• GIVEN INFORMATION
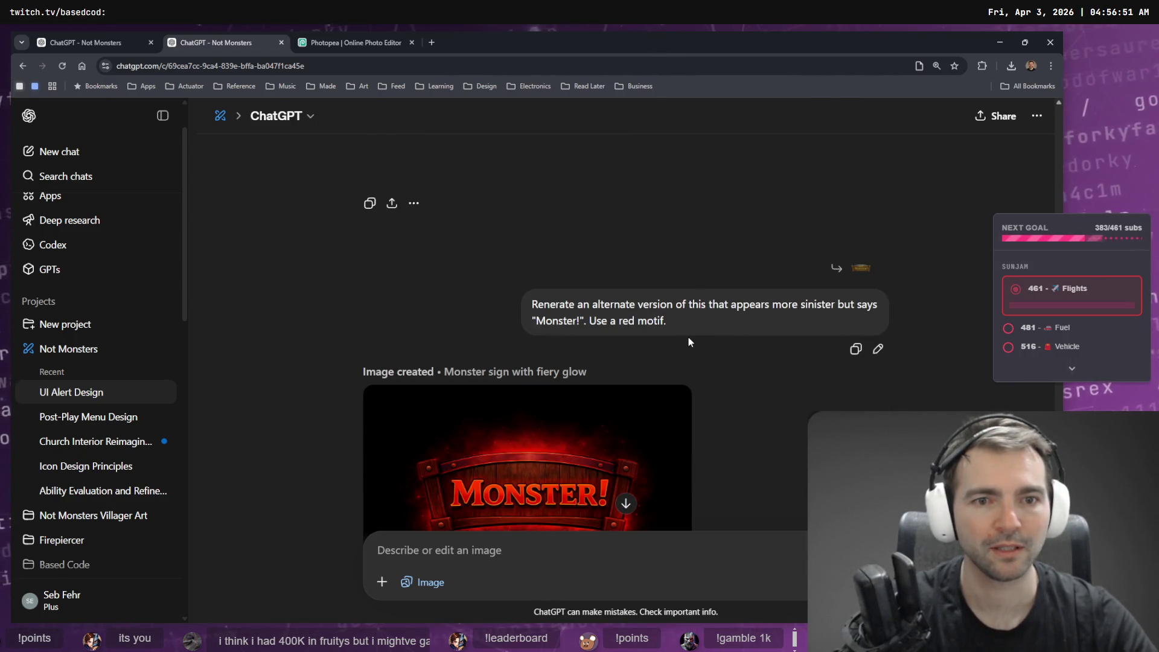
click(877, 350)
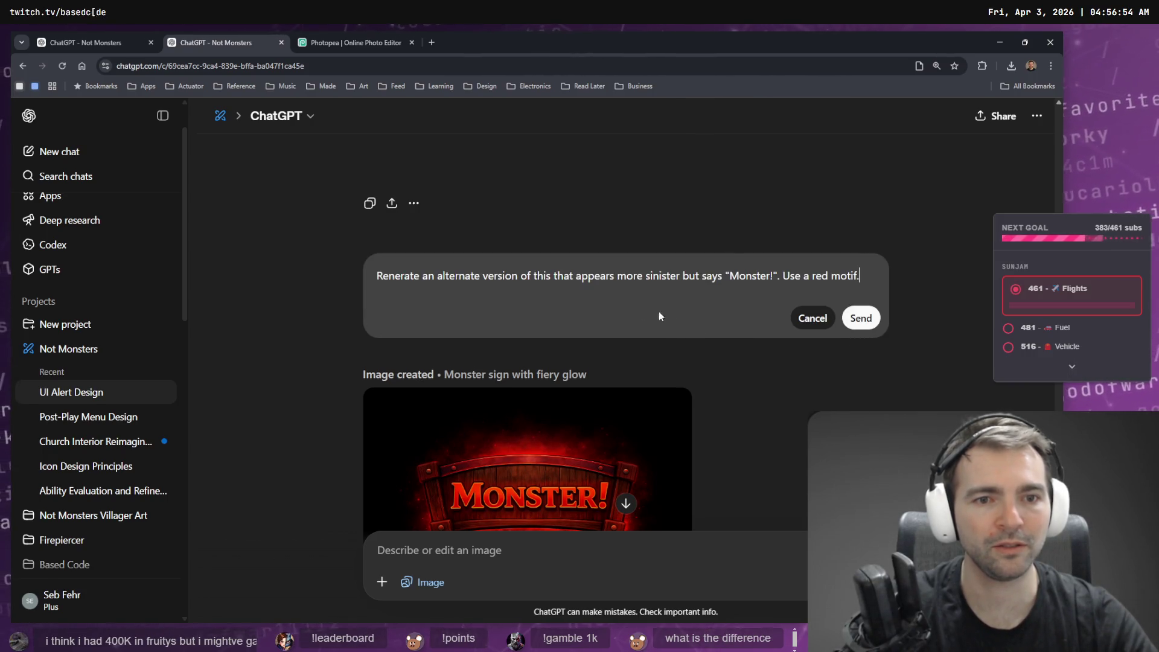
Insert 'more' after 'use a' in the request and check the spelling of 'Renerate'.
click(808, 276)
text(mroe)
key(BackSpace)
key(BackSpace)
key(BackSpace)
text(ore)
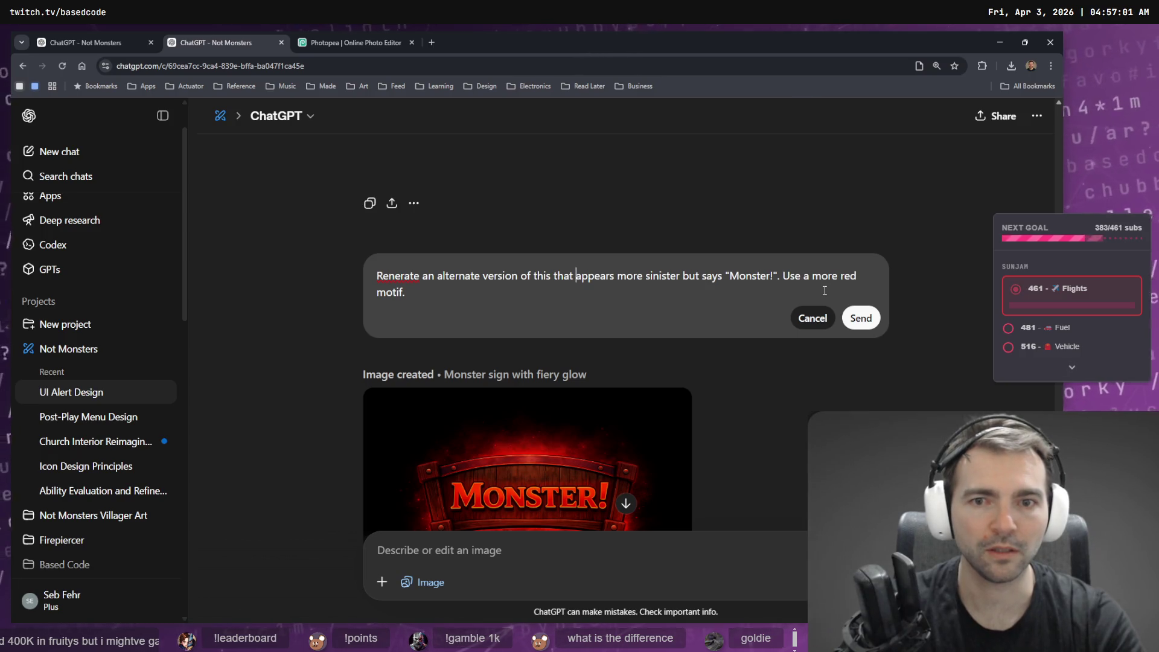
right_click(403, 277)
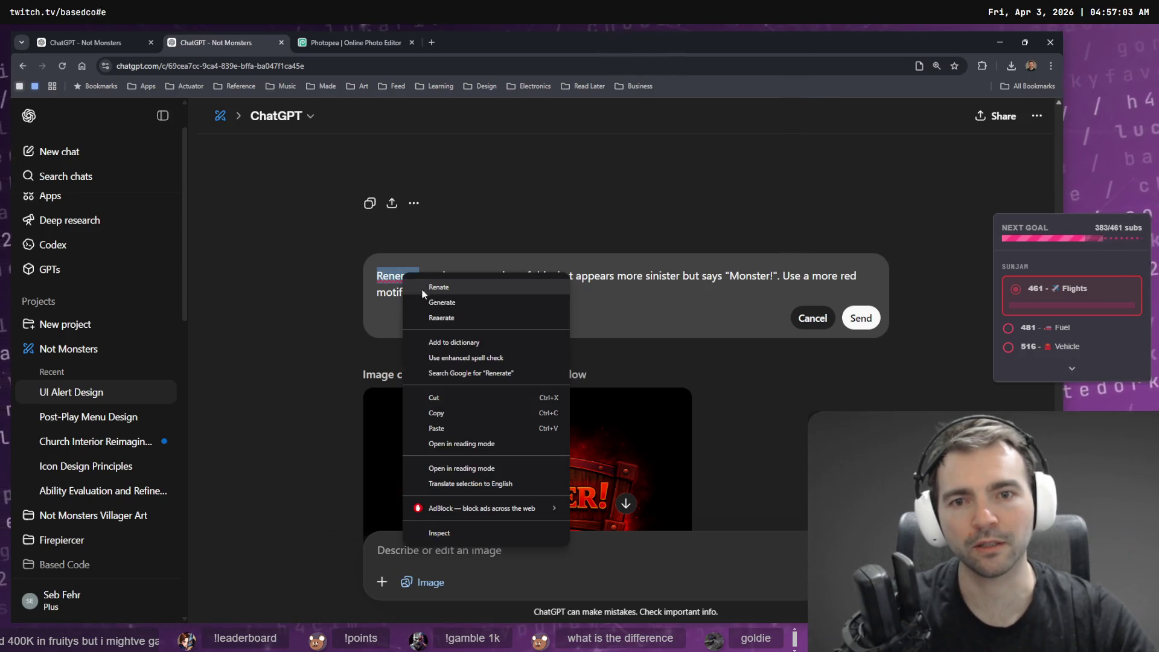
click(385, 274)
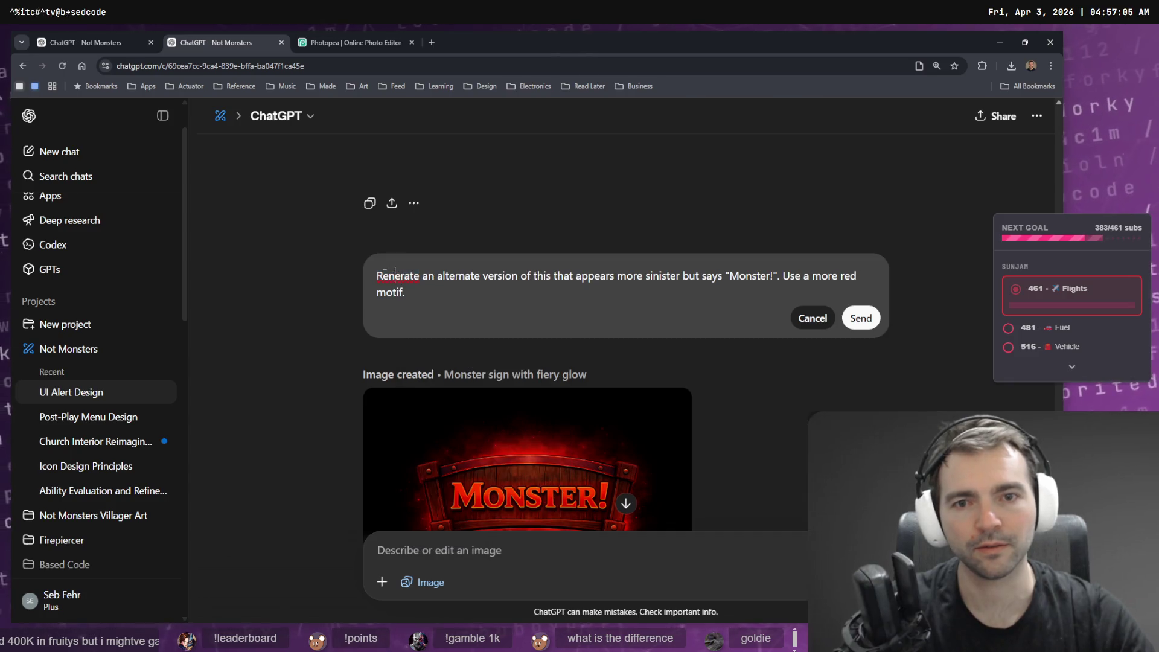
Change the opening word to 'Create', add a different-background sentence and 'slightly', and resend.
text(Conver this)
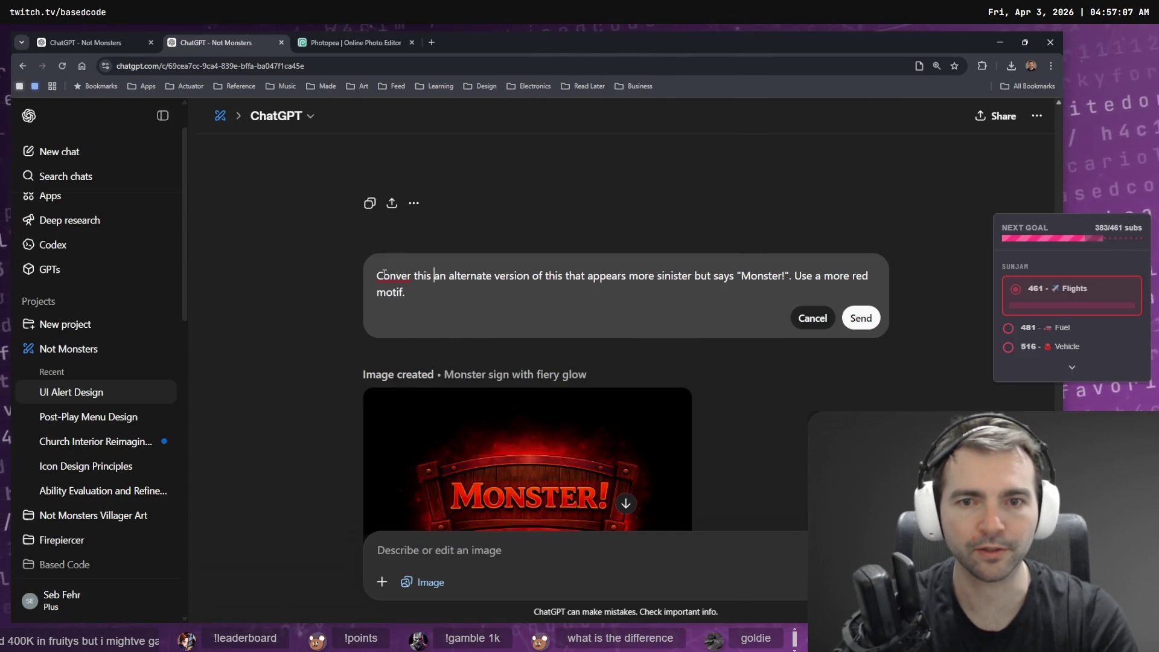
key(ctrl+z)
key(ctrl+z)
key(ctrl+z)
key(ctrl+shift+z)
key(ctrl+shift+z)
key(ctrl+shift+z)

• WHAT IS REQUIRED
Restate the entries word for word, though any image they contain should not appear.

• RESPONSE BOX
click(877, 350)
Insert 'more' after 'use a' in the request and check the spelling of 'Renerate'.
click(808, 276)
text(mroe)
key(BackSpace)
key(BackSpace)
key(BackSpace)
text(ore)
right_click(403, 277)
click(385, 274)
Change the opening word to 'Create', add a different-background sentence and 'slightly', and resend.
text(Conver this)
key(ctrl+z)
key(ctrl+z)
key(ctrl+z)
key(ctrl+shift+z)
key(ctrl+shift+z)
key(ctrl+shift+z)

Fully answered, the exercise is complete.